Son günlerde sosyal medyada İranlı kadın hakları üzerine yoğun bir tartışma yaşanıyor. Bu tartışma, İsrail'in İran'a yönelik askeri operasyonlarını takiben başladı ve feminist söylemlerin savaşın gerekçesi olarak kullanıldığı eleştirileriyle büyüdü.
İsrail ordusu, İran'ın nükleer altyapısı, hava savunma sistemleri ve iç güvenlik hedeflerine yönelik geniş çaplı saldırılar düzenledi. Bu saldırılar sırasında İran'ın iç güvenlik aparatları, İslam Devrim Muhafızları ve siyasi muhaliflerin bulunduğu Evin Hapishanesi gibi hedefler vuruldu.
Sosyal medyada, İranlı kadınların eğitim, mülkiyet hakkı ve sosyal özgürlükleri üzerine yanlış bilgi ve yorumlar paylaşıldı. Bu söylemler, İranlı kadınların özgürleştirilmesi gerektiği iddiasıyla İsrail ve ABD'nin saldırılarını haklı çıkarma çabası olarak eleştirildi.
İstatistikler, İran'da kadınların okuryazarlık oranının 2020 itibarıyla %85.5 olduğunu gösteriyor.

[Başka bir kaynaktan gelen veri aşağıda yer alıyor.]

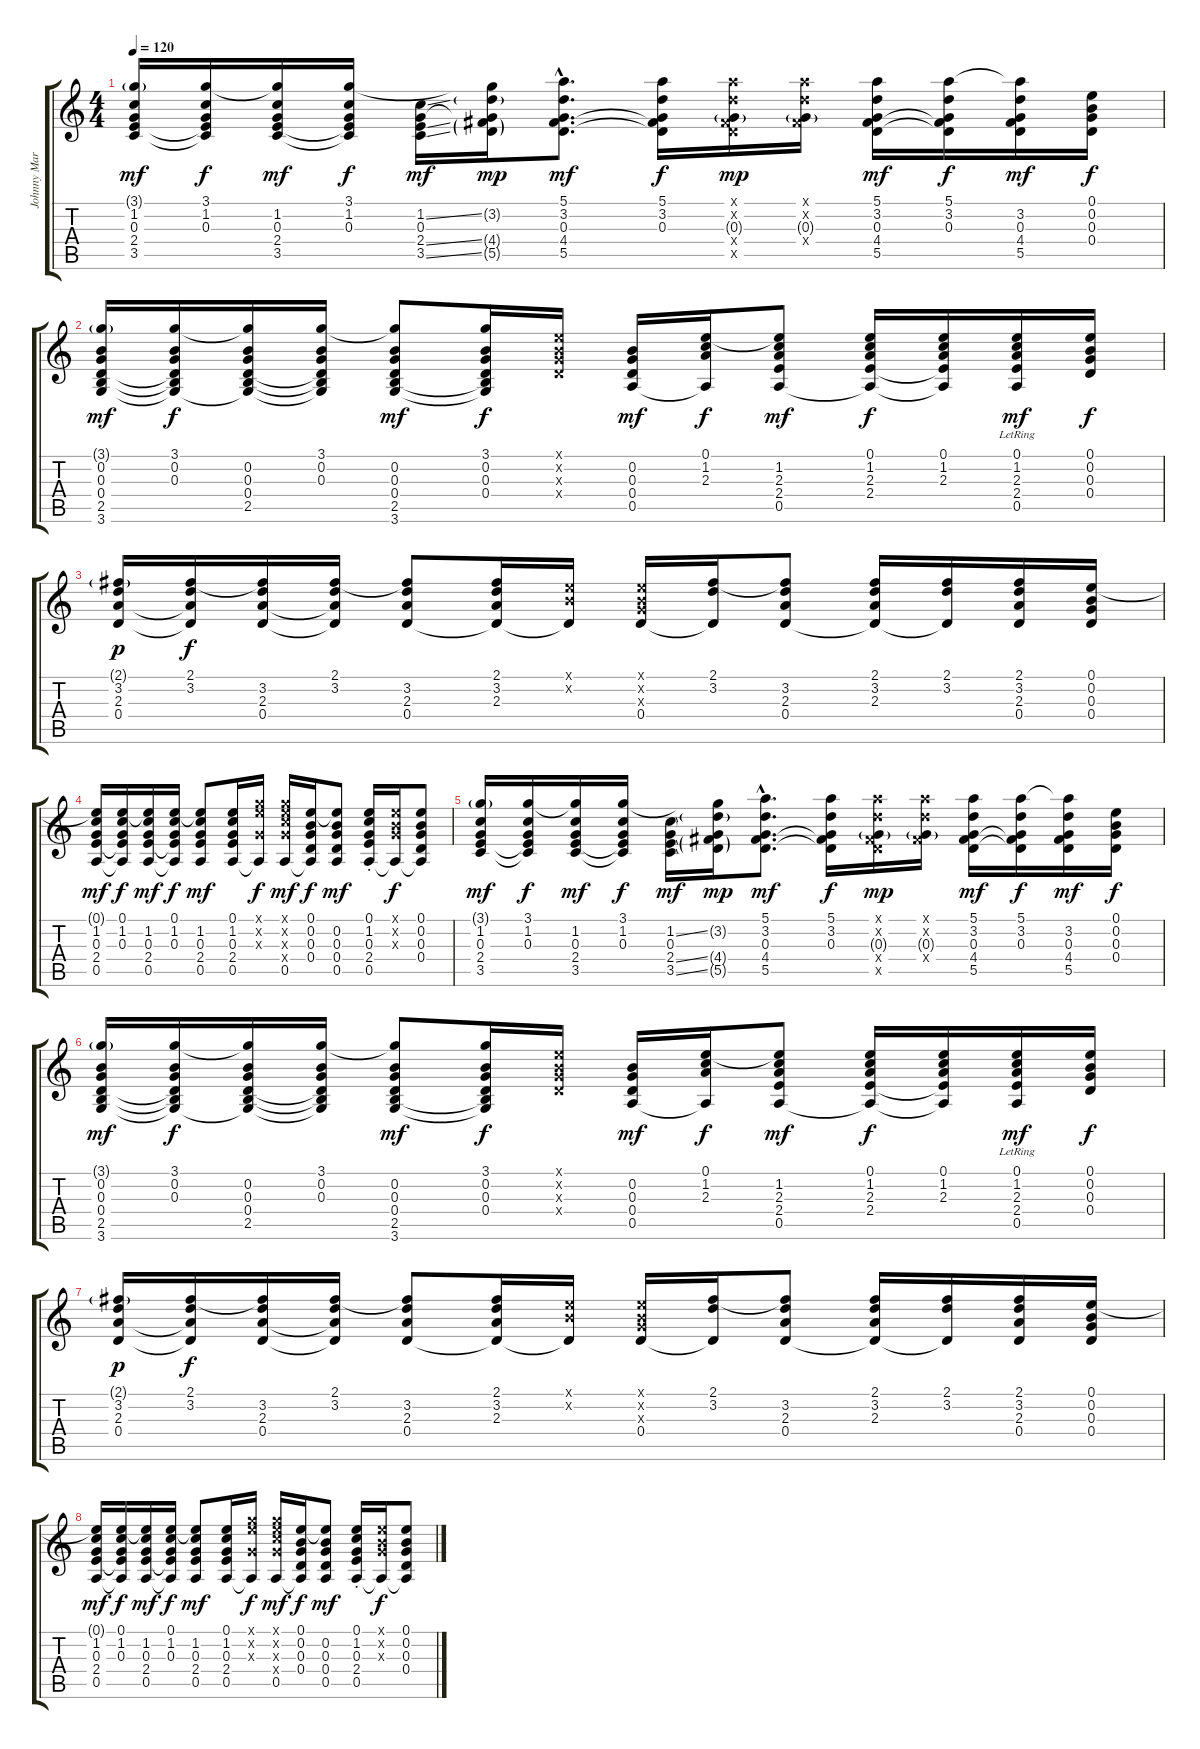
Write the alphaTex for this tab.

\track ("Johnny Marr" "Johnny Mar") {instrument electricguitarclean}
\staff {score tabs}
\tuning (E4 B3 G3 D3 A2 E2) {hide}
\ts (4 4)
\tempo 120
\clef g2
\ks c
(3.1{g} 1.2 0.3 2.4 3.5).16{dy mf} (3.1 1.2 0.3 2.4{t} 3.5{t}).16{dy f} (3.1{t} 1.2 0.3 2.4 3.5).16{dy mf} (3.1 1.2 0.3 2.4{t} 3.5{t}).16{dy f} (1.2{ss} 0.3 2.4{ss} 3.5{ss}).16{dy mf} (3.1{t} 3.2{g} 0.3{t} 4.4{g} 5.5{g}).16{dy mp} (5.1{hac} 3.2{hac} 0.3{hac} 4.4{hac} 5.5{hac}).8{d dy mf} (5.1 3.2 0.3 4.4{t} 5.5{t}).16{dy f} (5.1{x} 3.2{x} 0.3{g} 4.4{x} 5.5{x}).16{dy mp} (5.1{x} 3.2{x} 0.3{g} 4.4{x}).16 (5.1 3.2 0.3 4.4 5.5).16{dy mf} (5.1 3.2 0.3 4.4{t} 5.5{t}).16{dy f} (5.1{t} 3.2 0.3 4.4 5.5).16{dy mf} (0.1 0.2 0.3 0.4).16{dy f} |
(3.1{g} 0.2 0.3 0.4 2.5 3.6).16{dy mf} (3.1 0.2 0.3 0.4{t} 2.5{t} 3.6{t}).16{dy f} (3.1{t} 0.2 0.3 0.4 2.5 3.6{t}).16 (3.1 0.2 0.3 0.4{t} 2.5{t} 3.6{t}).16 (3.1{t} 0.2 0.3 0.4 2.5 3.6).8{dy mf} (3.1 0.2 0.3 0.4 2.5{t} 3.6{t}).16{dy f} (0.1{x} 0.2{x} 0.3{x} 0.4{x}).16 (0.2 0.3 0.4 0.5).16{dy mf} (0.1 1.2 2.3 0.5{t}).16{dy f} (0.1{t} 1.2 2.3 2.4 0.5).8{dy mf} (0.1 1.2 2.3 2.4 0.5{t}).16{dy f} (0.1 1.2 2.3 2.4{t} 0.5{t}).16 (0.1 1.2 2.3 2.4 0.5{lr}).16{dy mf} (0.1 0.2 0.3 0.4).16{dy f} |
(2.1{g} 3.2 2.3 0.4).16{dy p} (2.1 3.2 2.3{t} 0.4{t}).16{dy f} (2.1{t} 3.2 2.3 0.4).16 (2.1 3.2 2.3{t} 0.4{t}).16 (2.1{t} 3.2 2.3 0.4).8 (2.1 3.2 2.3 0.4{t}).16 (0.1{x} 0.2{x} 0.4{t}).16 (0.1{x} 0.2{x} 0.3{x} 0.4).16 (2.1 3.2 0.4{t}).16 (2.1{t} 3.2 2.3 0.4).8 (2.1 3.2 2.3 0.4{t}).16 (2.1 3.2 0.4{t}).16 (2.1 3.2 2.3 0.4).16 (0.1 0.2 0.3 0.4).16 |
(0.1{t} 1.2 0.3 2.4 0.5).16{dy mf} (0.1 1.2 0.3 2.4{t} 0.5{t}).16{dy f} (0.1{t} 1.2 0.3 2.4 0.5).16{dy mf} (0.1 1.2 0.3 2.4{t} 0.5{t}).16{dy f} (0.1{t} 1.2 0.3 2.4 0.5).8{dy mf} (0.1 1.2 0.3 2.4 0.5).16 (0.1{x} 8.2{x} 0.3{x} 0.5{t}).16{dy f} (0.1{x} 8.2{x} 0.3{x} 10.4{x} 0.5).16{dy mf} (0.1 0.2 0.3 0.4 0.5{t}).16{dy f} (0.1{t} 0.2 0.3 0.4 0.5).8{dy mf} (0.1 1.2{st} 0.3 2.4{st} 0.5).16 (0.1{x} 0.2{x} 0.3{x} 0.5{t}).16{dy f} (0.1 0.2 0.3 0.4 0.5{t}).8 |
(3.1{g} 1.2 0.3 2.4 3.5).16{dy mf} (3.1 1.2 0.3 2.4{t} 3.5{t}).16{dy f} (3.1{t} 1.2 0.3 2.4 3.5).16{dy mf} (3.1 1.2 0.3 2.4{t} 3.5{t}).16{dy f} (1.2{ss} 0.3 2.4{ss} 3.5{ss}).16{dy mf} (3.1{t} 3.2{g} 0.3{t} 4.4{g} 5.5{g}).16{dy mp} (5.1{hac} 3.2{hac} 0.3{hac} 4.4{hac} 5.5{hac}).8{d dy mf} (5.1 3.2 0.3 4.4{t} 5.5{t}).16{dy f} (5.1{x} 3.2{x} 0.3{g} 4.4{x} 5.5{x}).16{dy mp} (5.1{x} 3.2{x} 0.3{g} 4.4{x}).16 (5.1 3.2 0.3 4.4 5.5).16{dy mf} (5.1 3.2 0.3 4.4{t} 5.5{t}).16{dy f} (5.1{t} 3.2 0.3 4.4 5.5).16{dy mf} (0.1 0.2 0.3 0.4).16{dy f} |
(3.1{g} 0.2 0.3 0.4 2.5 3.6).16{dy mf} (3.1 0.2 0.3 0.4{t} 2.5{t} 3.6{t}).16{dy f} (3.1{t} 0.2 0.3 0.4 2.5 3.6{t}).16 (3.1 0.2 0.3 0.4{t} 2.5{t} 3.6{t}).16 (3.1{t} 0.2 0.3 0.4 2.5 3.6).8{dy mf} (3.1 0.2 0.3 0.4 2.5{t} 3.6{t}).16{dy f} (0.1{x} 0.2{x} 0.3{x} 0.4{x}).16 (0.2 0.3 0.4 0.5).16{dy mf} (0.1 1.2 2.3 0.5{t}).16{dy f} (0.1{t} 1.2 2.3 2.4 0.5).8{dy mf} (0.1 1.2 2.3 2.4 0.5{t}).16{dy f} (0.1 1.2 2.3 2.4{t} 0.5{t}).16 (0.1 1.2 2.3 2.4 0.5{lr}).16{dy mf} (0.1 0.2 0.3 0.4).16{dy f} |
(2.1{g} 3.2 2.3 0.4).16{dy p} (2.1 3.2 2.3{t} 0.4{t}).16{dy f} (2.1{t} 3.2 2.3 0.4).16 (2.1 3.2 2.3{t} 0.4{t}).16 (2.1{t} 3.2 2.3 0.4).8 (2.1 3.2 2.3 0.4{t}).16 (0.1{x} 0.2{x} 0.4{t}).16 (0.1{x} 0.2{x} 0.3{x} 0.4).16 (2.1 3.2 0.4{t}).16 (2.1{t} 3.2 2.3 0.4).8 (2.1 3.2 2.3 0.4{t}).16 (2.1 3.2 0.4{t}).16 (2.1 3.2 2.3 0.4).16 (0.1 0.2 0.3 0.4).16 |
(0.1{t} 1.2 0.3 2.4 0.5).16{dy mf} (0.1 1.2 0.3 2.4{t} 0.5{t}).16{dy f} (0.1{t} 1.2 0.3 2.4 0.5).16{dy mf} (0.1 1.2 0.3 2.4{t} 0.5{t}).16{dy f} (0.1{t} 1.2 0.3 2.4 0.5).8{dy mf} (0.1 1.2 0.3 2.4 0.5).16 (0.1{x} 8.2{x} 0.3{x} 0.5{t}).16{dy f} (0.1{x} 8.2{x} 0.3{x} 10.4{x} 0.5).16{dy mf} (0.1 0.2 0.3 0.4 0.5{t}).16{dy f} (0.1{t} 0.2 0.3 0.4 0.5).8{dy mf} (0.1 1.2{st} 0.3 2.4{st} 0.5).16 (0.1{x} 0.2{x} 0.3{x} 0.5{t}).16{dy f} (0.1 0.2 0.3 0.4 0.5{t}).8
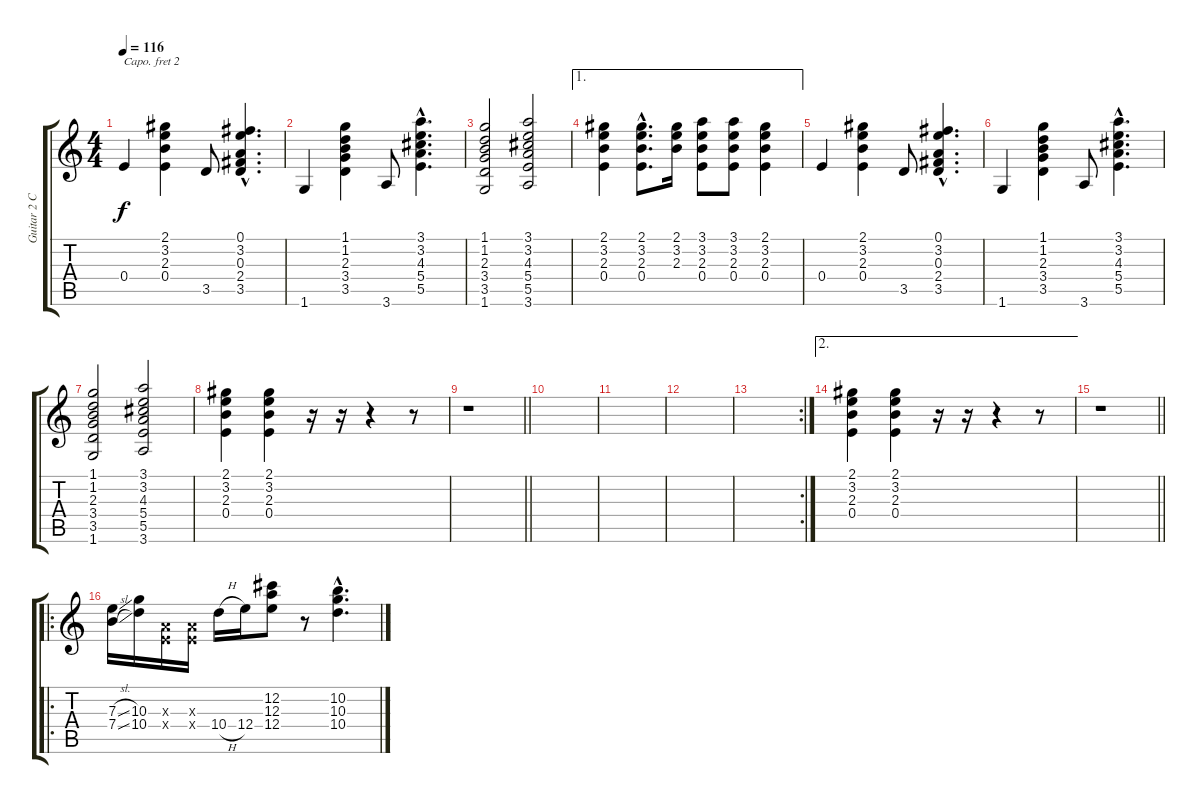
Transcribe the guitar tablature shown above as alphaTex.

\track ("Guitar 2 CAPO 2" "Guitar 2 C") {instrument distortionguitar}
\staff {score tabs}
\capo 2
\tuning (E4 B3 G3 D3 A2 E2) {hide}
\ts (4 4)
\tempo 116
\clef g2
\ks c
0.4.4{dy f} (2.1 3.2 2.3 0.4).4 3.5.8 (0.1{hac} 3.2{hac} 0.3{hac} 2.4{hac} 3.5{hac}).4{d} |
1.6.4 (1.1 1.2 2.3 3.4 3.5).4 3.6.8 (3.1{hac} 3.2{hac} 4.3{hac} 5.4{hac} 5.5{hac}).4{d} |
(1.1 1.2 2.3 3.4 3.5 1.6).2 (3.1 3.2 4.3 5.4 5.5 3.6).2 |
\ae 1
(2.1 3.2 2.3 0.4).4 (2.1{hac} 3.2{hac} 2.3{hac} 0.4{hac}).8{d} (2.1 3.2 2.3).16 (3.1 3.2 2.3 0.4).8 (3.1 3.2 2.3 0.4).8 (2.1 3.2 2.3 0.4).4 |
0.4.4 (2.1 3.2 2.3 0.4).4 3.5.8 (0.1{hac} 3.2{hac} 0.3{hac} 2.4{hac} 3.5{hac}).4{d} |
1.6.4 (1.1 1.2 2.3 3.4 3.5).4 3.6.8 (3.1{hac} 3.2{hac} 4.3{hac} 5.4{hac} 5.5{hac}).4{d} |
(1.1 1.2 2.3 3.4 3.5 1.6).2 (3.1 3.2 4.3 5.4 5.5 3.6).2 |
(2.1 3.2 2.3 0.4).4 (2.1 3.2 2.3 0.4).4 r.16 r.16 r.4 r.8 |
\barLineRight lightlight
r.1 |
|
|
|
\rc 2
|
\ae 2
(2.1 3.2 2.3 0.4).4 (2.1 3.2 2.3 0.4).4 r.16 r.16 r.4 r.8 |
\barLineRight lightlight
r.1 |
\ro
(7.3{sl} 7.4{sl}).16 (10.3 10.4).16 (0.3{x} 0.4{x}).16 (0.3{x} 0.4{x}).16 10.4{h}.16 12.4.16 (12.2 12.3 12.4).8 r.8 (10.2{hac} 10.3{hac} 10.4{hac}).4{d}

Bu oran, erkeklerin %80 olan okuryazarlık oranından daha yüksek. Ayrıca, İran'da kadınlar ücretsiz doğum bakımı ve sübvansiyonlu kısırlık tedavilerinden faydalanabiliyor.
Brandeis Üniversitesi'nin araştırmasına göre, İran'da üniversite öğrencilerinin %55'i kadınlardan oluşuyor. Sosyal medyada birçok kullanıcı, bu verileri paylaşarak İranlı kadınların eğitim haklarının kısıtlandığı yönündeki iddiaları eleştirdi.
Sosyal medya kullanıcıları, İranlı kadınların özgürleştirilmesi söyleminin, Afgan, Irak, Libya ve Suriye'deki kadınların "özgürleştirilmesi" ile benzer olduğunu ve bu ülkelerdeki insani krizlere yol açtığını belirtti.
İran Sağlık Bakanlığı yetkililerine göre, 13 Haziran'dan bu yana İsrail saldırılarında en az 430 kişi hayatını kaybetti, 3,500 kişi yaralandı. Bağımsız kaynaklar, ölü sayısının daha yüksek olabileceğini öne sürüyor.
Bu tartışmalar, feminist söylemlerin uluslararası politikada nasıl kullanıldığı ve kadın haklarının savaşın gerekçesi olarak gösterilmesi konularında derinlemesine düşünmeyi gerektiriyor.